- _WHAT YOU HAVE TO DO_: Exactly as written, reproduce all of the entries.

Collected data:
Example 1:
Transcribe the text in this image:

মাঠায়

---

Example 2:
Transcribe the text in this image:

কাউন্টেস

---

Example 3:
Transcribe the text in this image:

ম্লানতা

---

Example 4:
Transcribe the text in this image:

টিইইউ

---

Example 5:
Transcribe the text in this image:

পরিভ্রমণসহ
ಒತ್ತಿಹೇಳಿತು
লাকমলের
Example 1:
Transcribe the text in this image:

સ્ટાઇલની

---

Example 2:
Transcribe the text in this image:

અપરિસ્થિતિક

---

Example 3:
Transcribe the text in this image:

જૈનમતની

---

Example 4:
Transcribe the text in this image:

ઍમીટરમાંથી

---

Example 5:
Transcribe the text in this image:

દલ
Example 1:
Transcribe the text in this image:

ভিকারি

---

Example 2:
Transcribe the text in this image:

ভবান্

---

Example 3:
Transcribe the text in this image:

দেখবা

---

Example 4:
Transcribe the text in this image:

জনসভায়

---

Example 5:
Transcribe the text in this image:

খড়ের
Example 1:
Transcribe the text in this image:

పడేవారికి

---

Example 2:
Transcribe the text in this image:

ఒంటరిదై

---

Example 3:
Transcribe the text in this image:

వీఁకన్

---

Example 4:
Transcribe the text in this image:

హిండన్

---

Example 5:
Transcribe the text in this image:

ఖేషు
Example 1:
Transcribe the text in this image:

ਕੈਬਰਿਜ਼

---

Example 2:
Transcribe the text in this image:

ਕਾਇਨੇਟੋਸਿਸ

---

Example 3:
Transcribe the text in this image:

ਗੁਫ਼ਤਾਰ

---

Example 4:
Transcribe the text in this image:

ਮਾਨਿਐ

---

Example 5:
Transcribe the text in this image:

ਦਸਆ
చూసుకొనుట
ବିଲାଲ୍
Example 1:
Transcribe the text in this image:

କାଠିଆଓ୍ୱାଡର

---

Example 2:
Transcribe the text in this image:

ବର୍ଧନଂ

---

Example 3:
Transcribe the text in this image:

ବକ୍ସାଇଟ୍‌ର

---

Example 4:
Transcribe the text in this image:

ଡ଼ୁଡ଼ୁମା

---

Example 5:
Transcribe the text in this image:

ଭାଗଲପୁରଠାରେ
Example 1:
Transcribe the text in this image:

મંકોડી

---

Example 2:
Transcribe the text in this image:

- _EXERCISE ANSWER_:
Example 1:
Transcribe the text in this image:

মাঠায়

---

Example 2:
Transcribe the text in this image:

কাউন্টেস

---

Example 3:
Transcribe the text in this image:

ম্লানতা

---

Example 4:
Transcribe the text in this image:

টিইইউ

---

Example 5:
Transcribe the text in this image:

পরিভ্রমণসহ
ಒತ್ತಿಹೇಳಿತು
লাকমলের
Example 1:
Transcribe the text in this image:

સ્ટાઇલની

---

Example 2:
Transcribe the text in this image:

અપરિસ્થિતિક

---

Example 3:
Transcribe the text in this image:

જૈનમતની

---

Example 4:
Transcribe the text in this image:

ઍમીટરમાંથી

---

Example 5:
Transcribe the text in this image:

દલ
Example 1:
Transcribe the text in this image:

ভিকারি

---

Example 2:
Transcribe the text in this image:

ভবান্

---

Example 3:
Transcribe the text in this image:

দেখবা

---

Example 4:
Transcribe the text in this image:

জনসভায়

---

Example 5:
Transcribe the text in this image:

খড়ের
Example 1:
Transcribe the text in this image:

పడేవారికి

---

Example 2:
Transcribe the text in this image:

ఒంటరిదై

---

Example 3:
Transcribe the text in this image:

వీఁకన్

---

Example 4:
Transcribe the text in this image:

హిండన్

---

Example 5:
Transcribe the text in this image:

ఖేషు
Example 1:
Transcribe the text in this image:

ਕੈਬਰਿਜ਼

---

Example 2:
Transcribe the text in this image:

ਕਾਇਨੇਟੋਸਿਸ

---

Example 3:
Transcribe the text in this image:

ਗੁਫ਼ਤਾਰ

---

Example 4:
Transcribe the text in this image:

ਮਾਨਿਐ

---

Example 5:
Transcribe the text in this image:

ਦਸਆ
చూసుకొనుట
ବିଲାଲ୍
Example 1:
Transcribe the text in this image:

କାଠିଆଓ୍ୱାଡର

---

Example 2:
Transcribe the text in this image:

ବର୍ଧନଂ

---

Example 3:
Transcribe the text in this image:

ବକ୍ସାଇଟ୍‌ର

---

Example 4:
Transcribe the text in this image:

ଡ଼ୁଡ଼ୁମା

---

Example 5:
Transcribe the text in this image:

ଭାଗଲପୁରଠାରେ
Example 1:
Transcribe the text in this image:

મંકોડી

---

Example 2:
Transcribe the text in this image:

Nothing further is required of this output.